(Entries provided begins)

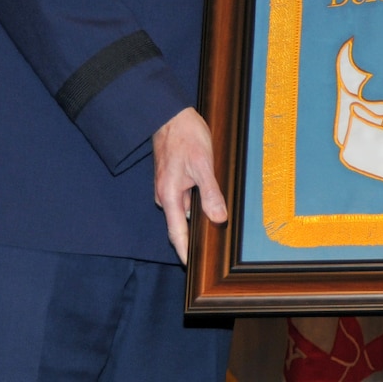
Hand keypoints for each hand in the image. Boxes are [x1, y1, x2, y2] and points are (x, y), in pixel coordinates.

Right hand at [152, 107, 226, 263]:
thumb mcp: (203, 164)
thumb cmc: (186, 136)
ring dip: (197, 214)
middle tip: (212, 246)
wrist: (170, 114)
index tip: (189, 267)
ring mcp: (167, 186)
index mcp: (170, 196)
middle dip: (194, 234)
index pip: (176, 233)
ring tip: (216, 221)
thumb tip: (218, 218)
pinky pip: (184, 196)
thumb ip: (210, 192)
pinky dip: (195, 200)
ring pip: (184, 208)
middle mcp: (165, 195)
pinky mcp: (171, 177)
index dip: (183, 252)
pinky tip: (208, 197)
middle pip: (180, 223)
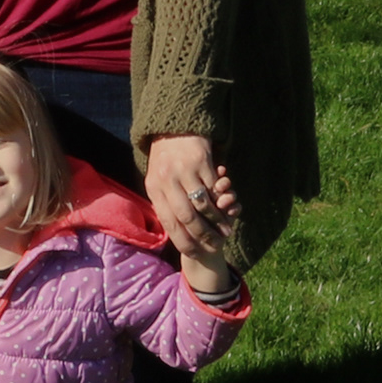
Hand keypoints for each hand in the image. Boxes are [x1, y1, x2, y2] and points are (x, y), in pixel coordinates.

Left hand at [145, 136, 237, 260]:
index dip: (182, 240)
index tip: (194, 253)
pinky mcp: (201, 163)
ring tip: (225, 232)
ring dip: (216, 222)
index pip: (168, 221)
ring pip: (201, 204)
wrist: (173, 128)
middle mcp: (167, 180)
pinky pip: (212, 189)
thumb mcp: (156, 180)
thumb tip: (170, 230)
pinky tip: (227, 211)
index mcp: (153, 188)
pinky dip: (221, 202)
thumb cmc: (165, 160)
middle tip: (215, 247)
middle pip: (185, 216)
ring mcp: (184, 171)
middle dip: (202, 235)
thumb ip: (162, 202)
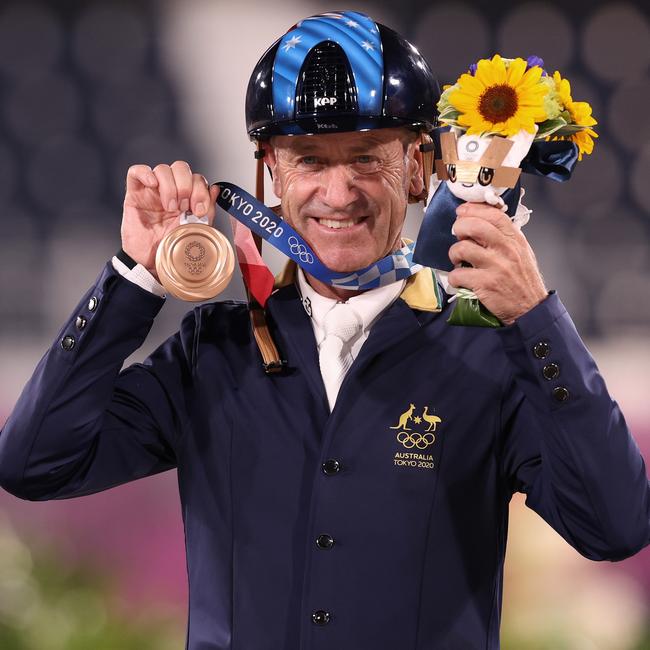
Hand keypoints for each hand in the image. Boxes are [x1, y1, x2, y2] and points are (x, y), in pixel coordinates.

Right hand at [121, 161, 219, 276]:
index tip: (198, 210)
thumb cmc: (171, 248)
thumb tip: (216, 189)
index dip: (200, 190)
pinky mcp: (134, 194)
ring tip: (169, 207)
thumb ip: (207, 210)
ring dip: (170, 186)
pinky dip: (145, 173)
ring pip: (162, 169)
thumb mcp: (195, 230)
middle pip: (181, 168)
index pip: (196, 178)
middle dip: (186, 186)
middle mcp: (171, 191)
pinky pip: (136, 172)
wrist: (151, 263)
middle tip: (184, 207)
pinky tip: (153, 185)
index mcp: (187, 198)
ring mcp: (152, 191)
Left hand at [447, 202, 547, 324]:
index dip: (472, 209)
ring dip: (454, 254)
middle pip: (473, 226)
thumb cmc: (523, 280)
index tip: (462, 212)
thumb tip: (480, 221)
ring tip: (459, 260)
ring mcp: (495, 266)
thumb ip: (505, 236)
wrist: (531, 308)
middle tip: (458, 236)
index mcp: (514, 239)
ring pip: (462, 248)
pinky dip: (455, 277)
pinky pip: (458, 274)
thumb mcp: (521, 252)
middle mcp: (506, 249)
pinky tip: (461, 280)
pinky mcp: (485, 284)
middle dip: (459, 227)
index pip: (492, 214)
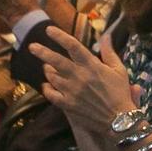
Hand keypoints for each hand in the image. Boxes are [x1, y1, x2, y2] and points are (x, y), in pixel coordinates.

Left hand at [29, 25, 139, 150]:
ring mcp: (72, 91)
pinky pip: (51, 94)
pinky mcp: (68, 105)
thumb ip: (109, 52)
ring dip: (47, 70)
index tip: (49, 30)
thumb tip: (106, 35)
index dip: (59, 36)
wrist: (119, 120)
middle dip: (42, 52)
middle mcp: (79, 76)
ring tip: (46, 66)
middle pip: (56, 60)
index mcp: (92, 65)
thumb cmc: (120, 93)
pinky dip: (47, 89)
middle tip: (31, 47)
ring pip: (52, 77)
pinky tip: (47, 85)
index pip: (72, 46)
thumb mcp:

(Entries provided ends)

Aim of the task:
Using the entries shown above, reproduce verbatim the lines from the line bearing "index mcp: (187, 198)" to the line bearing "middle dip: (459, 227)", inclusive.

Written response:
index mcp: (187, 198)
ring mcp: (152, 191)
Left hand at [447, 202, 547, 324]:
index dip: (472, 209)
ring dip: (454, 254)
middle pip: (473, 226)
thumb cmc: (523, 280)
index tip: (462, 212)
thumb tip: (480, 221)
ring tip: (459, 260)
ring mcp: (495, 266)
thumb ip: (505, 236)
wrist: (531, 308)
middle tip: (458, 236)
index mcp: (514, 239)
ring pip: (462, 248)
pinky dip: (455, 277)
pinky pip: (458, 274)
thumb mcp: (521, 252)
middle mcp: (506, 249)
pinky tip: (461, 280)
pinky mcp: (485, 284)
middle dip: (459, 227)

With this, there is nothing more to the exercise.